REQUIRED ACTION A: Name each distinct component that appears in the diagram of the post about communication between cousin components.
REQUIRED ACTION B: Write the next part of the post about syncing state between cousin components in Ember, picking up after its final sentence.

DOCUMENT SEGMENT:
▽
Communication between cousin components - two-way binding vs. unidirectional?

Trying to find best practices for a component relationship I see a lot in my apps: cousin components that are backed by the same models, where there is a one-to-many relationship between the shared ancestor component and each cousin. E.g.

                 ancestor-component
                         |
             +-----------+------------+
             v                        v
          parent1                  parent2
             +                        +
    +----------------+       +----------------+
    v        v       v       v        v       v
cousinA   cousinB  cousinC cousinA  cousinB  cousinC


Each set of siblings represent a different visualization of the data. Cousins A are backed by the same data, cousins B likewise, etc. I’m looking for best practices in ways to sync the visual state of cousins. E.g. hover on one cousin, and the effect is registered on it’s corresponding cousin.

I’ve found two general patterns: two-way binding using the model, and unidirectional using the data-down, actions-up pattern. E.g., to have corresponding cousin components enter a hover state when either is hovered on:

  1. two-way binding Ember Twiddle
// register an isHoverState on the model
export default Ember.Component.extend({
  classNames: ['child-one'],
  classNameBindings: ['model.isHoverState:hover'],
  
  announceHoverState: Ember.observer('model.isHoverState', function() {
      console.log('cousins hovered:', this.get('model.id'));
  }),
  
  mouseEnter() {
    this.set('model.isHoverState', true);
  },
  
  mouseLeave() {
    this.set('model.isHoverState', false);
  }
});
  1. data down/actions up Ember Twiddle
// send mouseEnter/Leave actions up to the shared ancestor component, 
// and a childOne/TwoHover property down to the other parent component
  // (see the twiddle for all the code)
export default Ember.Component.extend({
  classNames: ['child-two'],
  classNameBindings: ['cousinIsHover:hover', 'selfIsHover:hover'],
  
  cousinIsHover: Ember.computed('childOneHover', function() {
    return this.get('childOneHover') === this.get('model');
  }),
  
  announceCousinHover: Ember.observer('childOneHover', function() {
    if (this.get('childOneHover') === this.get('model')) {
      console.log('cousins hovered:', this.get('model.id'));
    }
  }),
  
  mouseEnter() {
    this.sendAction('mouseEntered', this.get('model'));
    this.set('selfIsHover', true);
  },
  
  mouseLeave() {
    this.sendAction('mouseLeft', this.get('model'));
    this.set('selfIsHover', false);
  }
});

I have some early observations about the pros and cons of each approach, but I wanted to know if anyone who has spent more time in the Ember space (I’m going on two months here), has any input on best practices, antipatterns, or other approaches I didn’t consider here.
△
DATASET EXTRACT:
▽
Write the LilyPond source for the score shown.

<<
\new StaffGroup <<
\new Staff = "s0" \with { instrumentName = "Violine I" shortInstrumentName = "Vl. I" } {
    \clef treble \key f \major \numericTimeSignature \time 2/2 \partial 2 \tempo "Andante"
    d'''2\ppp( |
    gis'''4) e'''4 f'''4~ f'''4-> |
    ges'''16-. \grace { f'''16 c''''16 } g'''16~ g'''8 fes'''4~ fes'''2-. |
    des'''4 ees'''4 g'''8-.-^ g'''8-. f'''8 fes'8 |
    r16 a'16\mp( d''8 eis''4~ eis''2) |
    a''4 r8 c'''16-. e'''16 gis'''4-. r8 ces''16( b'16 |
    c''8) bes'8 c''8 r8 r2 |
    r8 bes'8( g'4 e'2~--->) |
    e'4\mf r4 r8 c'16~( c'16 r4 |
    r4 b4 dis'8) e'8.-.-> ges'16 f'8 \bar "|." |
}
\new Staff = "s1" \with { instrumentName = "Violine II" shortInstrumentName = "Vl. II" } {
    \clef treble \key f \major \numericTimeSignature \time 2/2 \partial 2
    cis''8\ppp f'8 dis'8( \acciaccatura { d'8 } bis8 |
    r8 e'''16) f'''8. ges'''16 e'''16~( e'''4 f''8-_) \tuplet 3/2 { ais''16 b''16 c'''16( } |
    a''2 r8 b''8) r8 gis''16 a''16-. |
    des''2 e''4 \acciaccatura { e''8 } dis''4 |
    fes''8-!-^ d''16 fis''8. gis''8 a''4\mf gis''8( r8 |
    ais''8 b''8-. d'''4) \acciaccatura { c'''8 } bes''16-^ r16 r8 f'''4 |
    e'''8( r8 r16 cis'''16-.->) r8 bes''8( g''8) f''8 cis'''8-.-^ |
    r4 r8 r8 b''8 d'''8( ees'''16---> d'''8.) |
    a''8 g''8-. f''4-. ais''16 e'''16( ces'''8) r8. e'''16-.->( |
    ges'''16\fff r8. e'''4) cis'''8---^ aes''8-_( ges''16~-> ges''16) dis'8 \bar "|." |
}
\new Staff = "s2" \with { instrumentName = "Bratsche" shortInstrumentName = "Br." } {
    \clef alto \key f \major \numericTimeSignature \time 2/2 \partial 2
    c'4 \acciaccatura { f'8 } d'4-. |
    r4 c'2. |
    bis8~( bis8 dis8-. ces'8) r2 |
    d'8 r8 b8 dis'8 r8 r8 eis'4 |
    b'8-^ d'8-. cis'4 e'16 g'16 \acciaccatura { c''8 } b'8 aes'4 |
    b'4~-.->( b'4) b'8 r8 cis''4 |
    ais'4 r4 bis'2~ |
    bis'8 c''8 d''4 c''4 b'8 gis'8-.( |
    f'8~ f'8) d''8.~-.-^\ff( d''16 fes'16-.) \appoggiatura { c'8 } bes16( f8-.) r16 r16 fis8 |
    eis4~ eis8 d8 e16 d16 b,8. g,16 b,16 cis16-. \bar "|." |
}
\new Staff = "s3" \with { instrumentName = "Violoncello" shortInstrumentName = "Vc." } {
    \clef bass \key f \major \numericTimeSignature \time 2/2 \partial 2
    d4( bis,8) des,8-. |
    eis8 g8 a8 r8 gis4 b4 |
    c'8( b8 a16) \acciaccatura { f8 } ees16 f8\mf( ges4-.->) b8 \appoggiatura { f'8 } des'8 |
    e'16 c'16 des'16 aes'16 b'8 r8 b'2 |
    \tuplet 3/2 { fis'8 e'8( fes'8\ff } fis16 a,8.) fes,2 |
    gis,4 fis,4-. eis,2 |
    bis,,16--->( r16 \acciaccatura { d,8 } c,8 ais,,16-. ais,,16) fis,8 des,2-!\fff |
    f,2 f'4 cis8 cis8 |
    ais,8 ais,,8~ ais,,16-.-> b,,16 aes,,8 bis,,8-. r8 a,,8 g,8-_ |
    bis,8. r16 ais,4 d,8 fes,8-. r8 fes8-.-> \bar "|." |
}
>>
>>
△
EXERCISE RESULT A: ancestor-component, parent1, parent2, cousinA, cousinB, cousinC

EXERCISE RESULT B:
Initial thoughts:

two-way binding via model

  • takes ~1/2 the lines of code, and is simpler in some ways to reason about
  • requires you to store view state on the model (bad?)
  • it’s not possible to tell which cousin component set the state (bad?)

unidirectional flow

  • requires a lot more code, particularly with a deep component hierarchy from ancestor to cousin
  • the component signatures become a lot longer as the number of possible states increases (b/c you are passing down more data, and up more actions)
  • I don’t like having to pass the childOneHover model down to all child-two components (and childTwoHover model to all child-one components), and compare it against it’s own model to make sure it’s a match.
  • it is possible to tell which cousin initiated the state change, and thus manage reactions to state change in a much more detailed way. (very good)
  • its dependencies are more explicit, and thus easier to test. (very good)

Any thoughts/feedback? Hope this isn’t too general (it’s very specific to a number of cases I’m working on, but maybe not for others?)

requires you to store view state on the model (bad?)

Bad. There are lots of reasons for that, but a few examples should be enough: what if you reload the model from the server? Or if you clone a model for some reason?

Model is for permanent data, not for transient state.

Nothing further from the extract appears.